Under a House of Lords amendment to the 1998 Crime and Disorder Act the death penalty was abolished for crimes of treason and piracy with violence. On May 20 1998, the House of Commons voted to implement the 6th Protocol of the European Convention on Human Rights outlawing capital punishment for murder except "in times of war or imminent threat of war". The last remaining provisions for the death penalty under military jurisdiction (except in times of war) were removed when the Human Rights Act came into force in November 1998. When the European Convention on Human Rights was ratified on the 20 May 1999 all provisions for the death penalty were finally abolished in the United Kingdom.

As a legacy from colonial times, several islands in the West Indies still had the British Privy Council as the court of last appeal; Though the death penalty has been retained in these islands, in practice the Privy Council would deny executions - If executions were not allowed in the UK, it would have been inconsistent to give permission for them to be carried out elsewhere. These islands severed links with the British court system in 2001 in order to speed up executions [1].

Notable executions

Note: This list does not include the beheadings of nobility.

1499: Perkin Warbeck, pretender to the throne, hanged at Tyburn
1606: On 31 January the gunpowder plotters of 1605 are hung drawn and quartered.
1686: Alice Molland becomes the last person to be hanged for witchcraft in Britain.

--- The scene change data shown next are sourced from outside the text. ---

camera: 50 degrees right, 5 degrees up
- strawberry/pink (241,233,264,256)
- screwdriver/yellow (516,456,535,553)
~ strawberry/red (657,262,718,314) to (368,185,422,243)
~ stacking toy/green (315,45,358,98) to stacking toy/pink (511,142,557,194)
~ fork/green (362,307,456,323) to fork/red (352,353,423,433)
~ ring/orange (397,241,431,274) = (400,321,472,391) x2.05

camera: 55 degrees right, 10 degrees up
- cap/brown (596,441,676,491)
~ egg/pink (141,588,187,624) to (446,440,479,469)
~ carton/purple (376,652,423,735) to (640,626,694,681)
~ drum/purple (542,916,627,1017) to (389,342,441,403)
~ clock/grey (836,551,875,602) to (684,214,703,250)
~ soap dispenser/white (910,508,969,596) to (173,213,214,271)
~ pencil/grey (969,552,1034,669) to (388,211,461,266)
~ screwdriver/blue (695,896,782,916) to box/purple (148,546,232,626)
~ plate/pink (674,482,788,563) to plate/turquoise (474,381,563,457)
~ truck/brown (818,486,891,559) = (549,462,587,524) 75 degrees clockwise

1760: Laurence Shirley, 4th Earl of Ferrers is executed at Tyburn on 5 May for the murder of a servant. He is the only peer to have been hanged for murder.

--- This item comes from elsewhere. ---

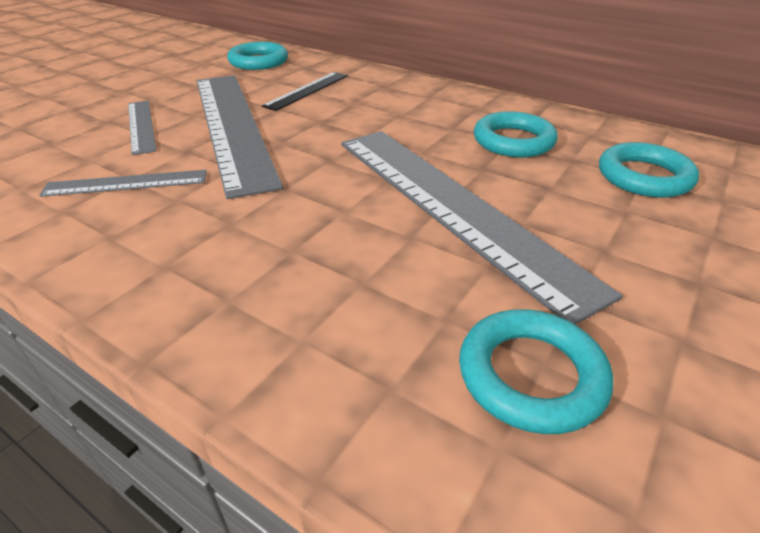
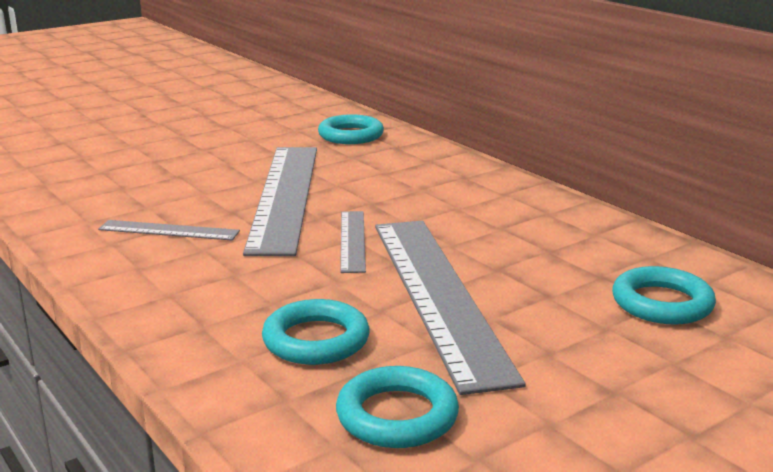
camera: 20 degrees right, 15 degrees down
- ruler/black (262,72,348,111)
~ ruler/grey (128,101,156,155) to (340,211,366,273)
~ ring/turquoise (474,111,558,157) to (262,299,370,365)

1868: On 2 April Francis Kidder becomes the last woman to be hanged in public.
1868: On 26 May the last public hanging in Britain takes place at Newgate Prison as Michael Barrett is executed for the Fenian bombing at Clerkenwell.
1946: On 3 January William Joyce, better known as "Lord Haw Haw" is the last person to be hanged for treason. (even though he was not a British citizen)

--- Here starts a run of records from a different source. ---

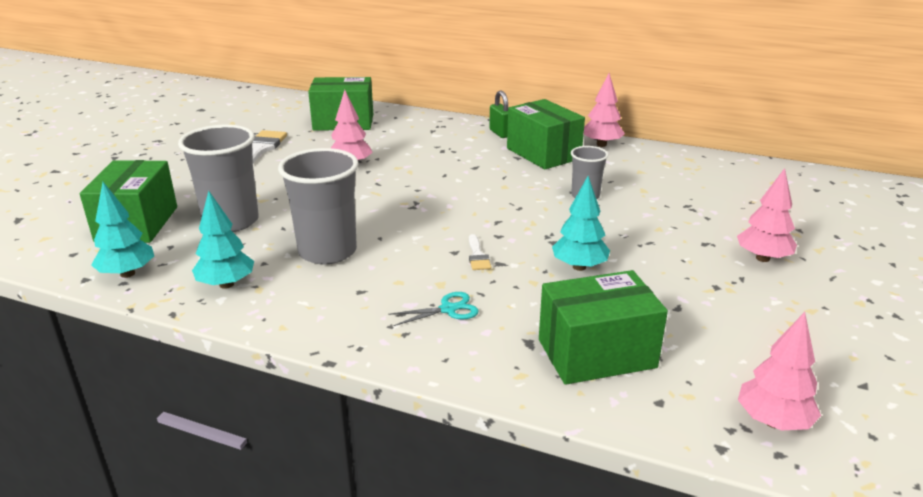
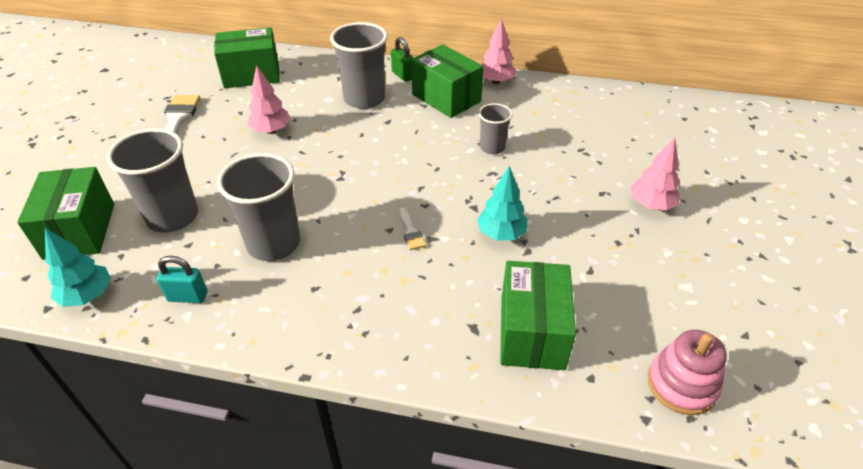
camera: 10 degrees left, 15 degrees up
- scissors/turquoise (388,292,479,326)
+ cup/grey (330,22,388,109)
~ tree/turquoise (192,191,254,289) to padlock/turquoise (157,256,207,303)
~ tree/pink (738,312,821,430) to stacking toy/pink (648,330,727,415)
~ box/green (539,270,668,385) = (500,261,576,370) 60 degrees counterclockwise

1946: Mahmood Hussein Mattan, a Somali seaman, was hanged for murder. The Court of Appeal decided his conviction was unsafe and quashed it in 1998. A posthumous pardon is being sought.
1949: John George Haigh, the Acid-bath murderer is executed at Wandsworth Prison on 10 August.
1950: Timothy Evans is executed for the murder of his young daughter (after admitting killing his wife and daughter) on 9 March at Pentonville Prison. It is subsequently discovered that the real murderer was his landlord John Christie (a sexual serial killer) who was later executed for the murder of his wife. Evans received a posthumous pardon in 1966. See the article on 10 Rillington Place.
1950: George Kelly, who was hanged for murder, had his conviction quashed by the Court of Appeal in June 2003.
1953: On 28 January Derek Bentley is executed as an accomplice to a murder of a police officer by his 16 year old friend Christopher Craig. Craig as a minor was not executed and served 10 years. Derek Bentley was granted a posthumous pardon on 30 July 1998.
1953: On 15 July John Christie is executed for the murder of his wife.
1955: On 13 July Ruth Ellis becomes the last woman to be hanged in Britain.
1960: On November 10 Francis Forsyth, aged 18, became the last teenager to be hanged in Britain.
1962: James Hanratty, is executed on April 4. His family campaign for his conviction be overturned for 40 years. In 2002 Hanratty's body was exhumed and his DNA compared with DNA found at the crime scene. Forensic scientists give evidence in the Court of Appeal stating that Hanratty was almost certainly guilty.
1964: On 13 August Peter Anthony Allen at Walton Prison in Liverpool and Gwynne Owen Evans at Strangeways Prison in Manchester were both executed at 8am becoming the last persons executed in Britain [1].